== Segment start ==
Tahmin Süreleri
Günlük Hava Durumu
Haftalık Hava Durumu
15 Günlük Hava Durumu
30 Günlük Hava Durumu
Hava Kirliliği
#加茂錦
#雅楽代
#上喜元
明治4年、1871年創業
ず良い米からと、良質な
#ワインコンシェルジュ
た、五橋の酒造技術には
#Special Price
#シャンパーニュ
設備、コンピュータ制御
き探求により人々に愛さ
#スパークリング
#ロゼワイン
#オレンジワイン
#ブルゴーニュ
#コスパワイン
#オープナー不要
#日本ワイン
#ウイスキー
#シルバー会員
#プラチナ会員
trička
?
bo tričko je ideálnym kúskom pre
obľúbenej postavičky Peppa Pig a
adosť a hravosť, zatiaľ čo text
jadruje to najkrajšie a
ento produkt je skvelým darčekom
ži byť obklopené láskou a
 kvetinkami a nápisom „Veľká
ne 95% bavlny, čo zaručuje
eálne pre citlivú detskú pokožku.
== Segment end ==
== Segment start ==
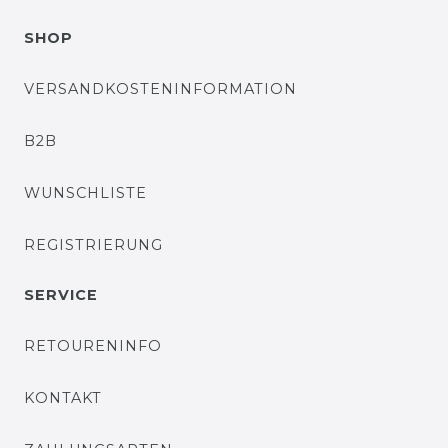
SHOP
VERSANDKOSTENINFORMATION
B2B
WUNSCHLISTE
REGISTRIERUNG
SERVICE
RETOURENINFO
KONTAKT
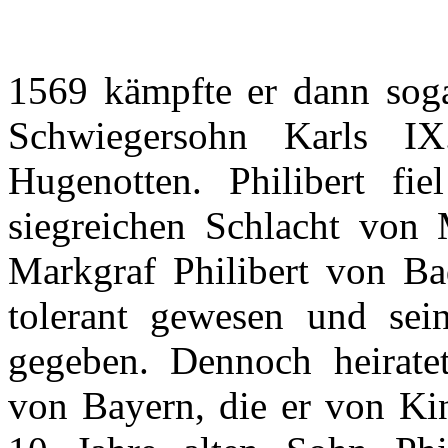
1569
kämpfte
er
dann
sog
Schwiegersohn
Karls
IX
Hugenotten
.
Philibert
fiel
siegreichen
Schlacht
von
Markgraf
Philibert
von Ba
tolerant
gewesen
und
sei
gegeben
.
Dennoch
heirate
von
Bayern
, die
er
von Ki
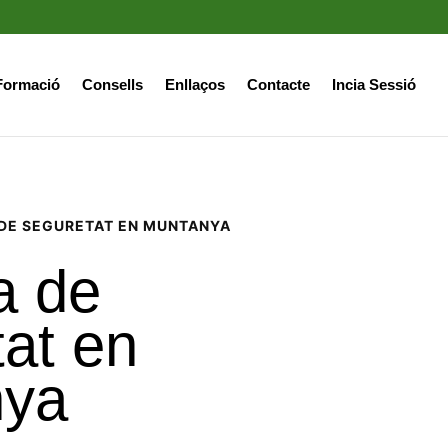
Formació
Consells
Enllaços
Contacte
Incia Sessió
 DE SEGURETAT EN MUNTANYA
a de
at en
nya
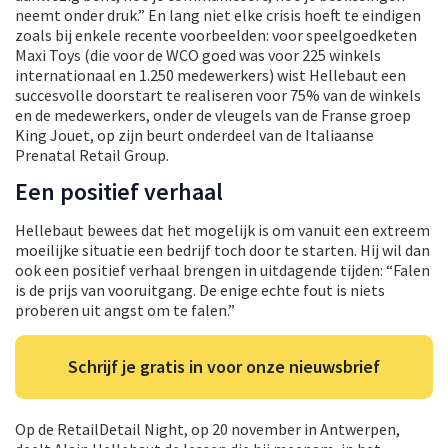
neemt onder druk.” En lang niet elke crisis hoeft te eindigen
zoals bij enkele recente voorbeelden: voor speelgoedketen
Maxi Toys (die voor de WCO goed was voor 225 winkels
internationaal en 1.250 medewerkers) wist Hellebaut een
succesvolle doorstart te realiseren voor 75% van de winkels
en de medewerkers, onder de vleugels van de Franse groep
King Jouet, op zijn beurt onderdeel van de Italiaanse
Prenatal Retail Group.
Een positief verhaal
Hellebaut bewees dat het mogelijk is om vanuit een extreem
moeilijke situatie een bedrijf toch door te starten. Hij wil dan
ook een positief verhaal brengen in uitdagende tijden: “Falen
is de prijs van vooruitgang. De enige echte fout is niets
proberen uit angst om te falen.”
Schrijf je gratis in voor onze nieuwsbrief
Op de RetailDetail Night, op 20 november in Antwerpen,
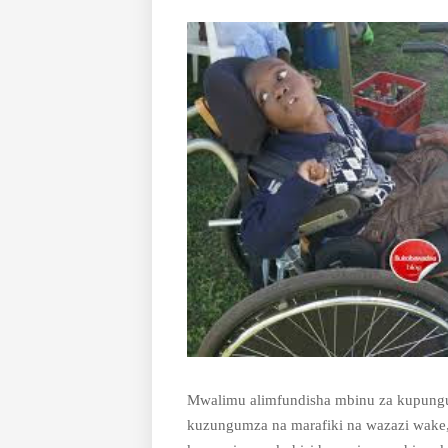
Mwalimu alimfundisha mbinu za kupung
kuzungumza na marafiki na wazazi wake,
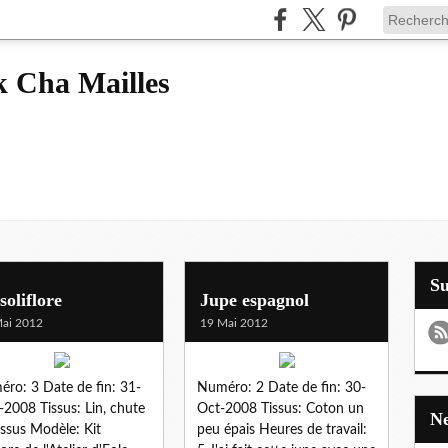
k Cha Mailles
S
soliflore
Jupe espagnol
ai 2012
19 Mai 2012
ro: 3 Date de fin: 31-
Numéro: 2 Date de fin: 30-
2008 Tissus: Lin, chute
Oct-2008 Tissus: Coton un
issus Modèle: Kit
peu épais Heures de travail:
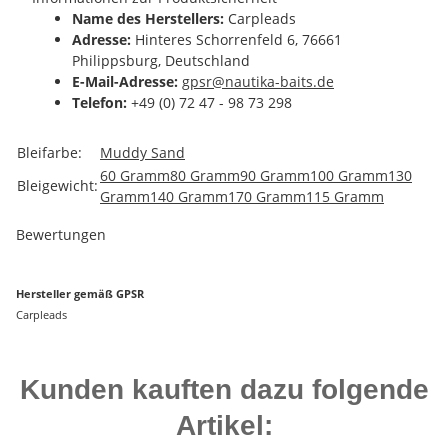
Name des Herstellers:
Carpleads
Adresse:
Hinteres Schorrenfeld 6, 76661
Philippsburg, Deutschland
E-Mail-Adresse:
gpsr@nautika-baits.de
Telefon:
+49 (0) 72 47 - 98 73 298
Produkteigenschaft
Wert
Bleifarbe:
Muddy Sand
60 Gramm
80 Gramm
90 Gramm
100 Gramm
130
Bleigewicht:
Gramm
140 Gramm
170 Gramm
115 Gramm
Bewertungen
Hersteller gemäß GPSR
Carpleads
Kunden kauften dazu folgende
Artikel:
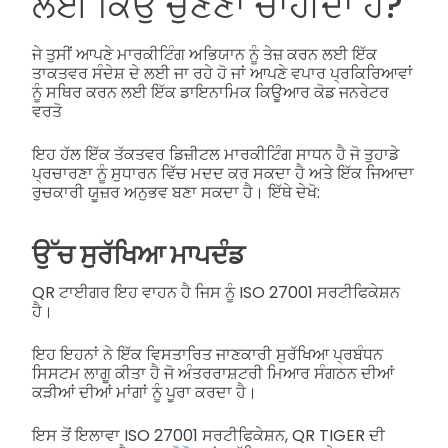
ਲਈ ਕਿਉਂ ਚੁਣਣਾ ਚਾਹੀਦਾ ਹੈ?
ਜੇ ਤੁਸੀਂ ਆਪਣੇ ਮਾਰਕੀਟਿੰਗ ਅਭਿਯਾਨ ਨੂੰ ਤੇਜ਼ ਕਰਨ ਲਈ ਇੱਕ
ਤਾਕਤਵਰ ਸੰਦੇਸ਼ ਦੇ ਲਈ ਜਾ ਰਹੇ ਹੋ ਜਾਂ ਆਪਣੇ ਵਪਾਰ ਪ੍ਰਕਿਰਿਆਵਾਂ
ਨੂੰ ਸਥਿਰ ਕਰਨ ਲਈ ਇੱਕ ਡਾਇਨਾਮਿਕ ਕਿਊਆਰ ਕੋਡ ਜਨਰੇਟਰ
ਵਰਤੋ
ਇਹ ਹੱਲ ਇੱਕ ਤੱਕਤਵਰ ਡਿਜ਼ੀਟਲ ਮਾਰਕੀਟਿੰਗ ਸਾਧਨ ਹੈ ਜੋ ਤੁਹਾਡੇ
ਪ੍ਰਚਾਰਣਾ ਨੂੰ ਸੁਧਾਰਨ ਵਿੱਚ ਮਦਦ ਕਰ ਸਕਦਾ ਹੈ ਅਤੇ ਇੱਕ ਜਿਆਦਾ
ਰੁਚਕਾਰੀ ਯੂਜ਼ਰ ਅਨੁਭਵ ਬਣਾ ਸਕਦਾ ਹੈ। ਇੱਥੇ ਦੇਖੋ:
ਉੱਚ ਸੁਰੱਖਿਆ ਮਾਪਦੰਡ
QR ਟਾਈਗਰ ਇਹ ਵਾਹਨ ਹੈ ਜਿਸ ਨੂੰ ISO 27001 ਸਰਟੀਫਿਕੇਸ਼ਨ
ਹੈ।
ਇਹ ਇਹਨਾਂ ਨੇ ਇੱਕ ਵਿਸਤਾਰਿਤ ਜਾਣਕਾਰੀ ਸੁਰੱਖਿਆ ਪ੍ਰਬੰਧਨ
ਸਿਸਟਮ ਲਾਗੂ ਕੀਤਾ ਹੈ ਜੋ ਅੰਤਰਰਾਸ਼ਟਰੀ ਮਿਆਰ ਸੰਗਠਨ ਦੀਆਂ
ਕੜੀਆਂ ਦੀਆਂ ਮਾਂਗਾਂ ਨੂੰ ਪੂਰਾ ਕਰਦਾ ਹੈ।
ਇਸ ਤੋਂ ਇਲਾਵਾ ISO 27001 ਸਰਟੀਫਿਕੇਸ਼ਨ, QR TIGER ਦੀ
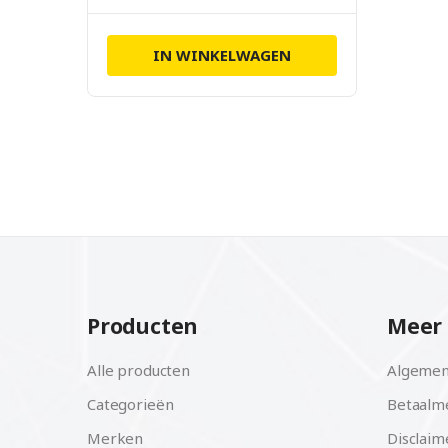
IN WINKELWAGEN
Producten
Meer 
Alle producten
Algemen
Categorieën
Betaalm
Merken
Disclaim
== Segment end ==
### Prompt
Return the lines of the material verbatim, starting at the line containing "hoeft te eindigen" and ending at the line containing "peu épais Heures", both included, and omit the picture markers.

### Written solution
neemt onder druk.” En lang niet elke crisis hoeft te eindigen
zoals bij enkele recente voorbeelden: voor speelgoedketen
Maxi Toys (die voor de WCO goed was voor 225 winkels
internationaal en 1.250 medewerkers) wist Hellebaut een
succesvolle doorstart te realiseren voor 75% van de winkels
en de medewerkers, onder de vleugels van de Franse groep
King Jouet, op zijn beurt onderdeel van de Italiaanse
Prenatal Retail Group.
Een positief verhaal
Hellebaut bewees dat het mogelijk is om vanuit een extreem
moeilijke situatie een bedrijf toch door te starten. Hij wil dan
ook een positief verhaal brengen in uitdagende tijden: “Falen
is de prijs van vooruitgang. De enige echte fout is niets
proberen uit angst om te falen.”
Schrijf je gratis in voor onze nieuwsbrief
Op de RetailDetail Night, op 20 november in Antwerpen,
Mwalimu alimfundisha mbinu za kupung
kuzungumza na marafiki na wazazi wake,
k Cha Mailles
S
soliflore
Jupe espagnol
ai 2012
19 Mai 2012
ro: 3 Date de fin: 31-
Numéro: 2 Date de fin: 30-
2008 Tissus: Lin, chute
Oct-2008 Tissus: Coton un
issus Modèle: Kit
peu épais Heures de travail:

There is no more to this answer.